Section 115 trust — a trust that is exempt from taxation under Section 115 of the
Internal Revenue Code set up to benefit from the same tax-exempt status of the
governmental employer who establishes and adopts the trust
Structural Deficit — Revenues less non -discretionary expenditures which typically
include administration, operations, wages, mandatory capital replacement and
depreciation.
Unfunded (actuarial) accrued liability (UAL/UAAL) / net pension liability — the
difference between an actuarial accrued liability and the actuarial value of assets
accumulated to finance that obligation; (actuarial) accrued liability (AL/AAL) minus any
assets that have been irrevocably set aside to fund future benefits
Glossary of Terms
Capital Improvement Program and Funding Options
Bond — The issuance of debt by the City to fund capital projects and purchased by
bondholders with the promise to make interest payments and principal repayment over
time
CREB — Clean and Renewable Energy Bond.

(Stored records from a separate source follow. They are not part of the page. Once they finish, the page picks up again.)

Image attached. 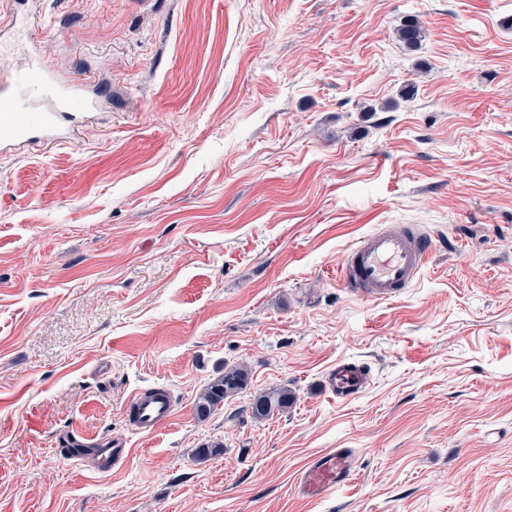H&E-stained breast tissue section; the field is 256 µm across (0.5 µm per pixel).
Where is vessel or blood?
<instances>
[{
  "instance_id": "b4317fda",
  "label": "vessel or blood",
  "mask_w": 512,
  "mask_h": 512,
  "mask_svg": "<svg viewBox=\"0 0 512 512\" xmlns=\"http://www.w3.org/2000/svg\"><path fill=\"white\" fill-rule=\"evenodd\" d=\"M19 0H0V19H7L9 40L0 39V146L20 148L32 143L67 140L77 121L91 112L93 86L59 78L47 47L32 33L31 23L16 20ZM436 251L433 238L409 224H383L352 247L341 268V284L367 301L399 297L412 288ZM373 382L370 367L337 361L324 372L323 393L345 403ZM171 391L158 385L135 393L125 406L135 431L153 434L174 414ZM131 450L123 438L84 440L81 458L93 459L95 470L120 468ZM358 465L354 448H334L314 456L298 473L292 490L305 499L320 500L349 485Z\"/></svg>"
}]
</instances>
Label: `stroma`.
Wrapping results in <instances>:
<instances>
[{"label":"stroma","mask_w":512,"mask_h":512,"mask_svg":"<svg viewBox=\"0 0 512 512\" xmlns=\"http://www.w3.org/2000/svg\"><path fill=\"white\" fill-rule=\"evenodd\" d=\"M26 10L101 98L77 138L0 151V512H512V0ZM383 224L438 250L363 301L340 268ZM340 359L374 375L344 404L320 387ZM238 364L247 389L199 418ZM156 384L176 413L134 434ZM280 387L293 405L255 420ZM112 436L117 470L69 454ZM330 448L359 449L353 482L295 496ZM397 36L409 50H414L422 41L423 29L416 18L408 17L397 29ZM171 391L158 385L135 393L126 403L125 412L130 425L140 434L151 435L174 414ZM295 394L288 388L269 390L255 396L251 403V412L254 419L266 420L288 409L294 402Z\"/></svg>","instance_id":"35a3bbf8"}]
</instances>
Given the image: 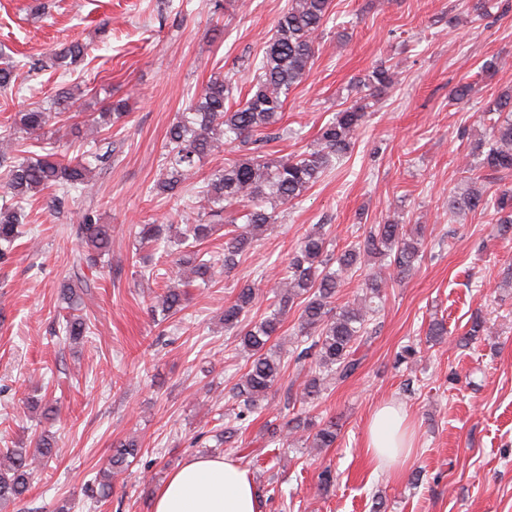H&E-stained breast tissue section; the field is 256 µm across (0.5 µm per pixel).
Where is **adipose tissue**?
I'll list each match as a JSON object with an SVG mask.
<instances>
[{"mask_svg":"<svg viewBox=\"0 0 512 512\" xmlns=\"http://www.w3.org/2000/svg\"><path fill=\"white\" fill-rule=\"evenodd\" d=\"M367 449L380 463L407 457L412 446L406 412L393 405L376 409L367 428ZM153 512H260V501L238 462L197 456L167 476L155 495Z\"/></svg>","mask_w":512,"mask_h":512,"instance_id":"1","label":"adipose tissue"}]
</instances>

A taxable municipal bond providing a "tax
credit" to the purchaser of the bond. Tax credit portion of bond interest is submitted to
issuer after each bond payment and is treated as credit against total bond debt service
payment.
CIP — Capital Improvement Program. The identified short and long-term projects
associated with facilities and services provided by the City.
Infrastructure — Capital projects including streets, curbs, gutters, utilities, treatment
plants, storm drain systems and other critical components maintained by the City
ESCO — Energy Service Company engaged by the City to audit, design and implement
energy efficiency measures and renewable energy projects. ESCO agreements typically
include energy savings guarantee to provide assurance to the City that measures are
economically beneficial or cash flow neutral to the City's budget. ESCO serves as general
contractor for project.
Facilities — Structures such as the City Hall, Fire Stations, Police Station, Treatment
Plants, Park Buildings and other structures.
Financing Costs — The costs and expenses incurred in connection with the issuance
and sale of bonds, including the initial fees and expenses of the Trustee, rating agency
fees, fees and expenses of Bond Counsel and Disclosure Counsel, other legal fees and
expenses relating to the approval of the Bonds, other related documents and certificates,
and matters related thereto, costs of preparing the Bonds and printing the Official
Statement, fees of financial consultants, bond insurance premium, if any, surety bond
premium, if any, and other fees and expenses.
Major Maintenance — Deferred and/or Ongoing CIP projects that provide major
maintenance and/or upgrades to existing infrastructure and /or facilities required to
provide essential public services and maintain health and safety.
New Public Improvements — CIP projects that expand existing infrastructure and/or
facilities, or construct new facilities, to address present and future needs of the
community.
"Pay as you Go" — Defined as the funding of identified projects through the normal
budget process and paid from available revenues without the need to borrow from any
other source (internal or external).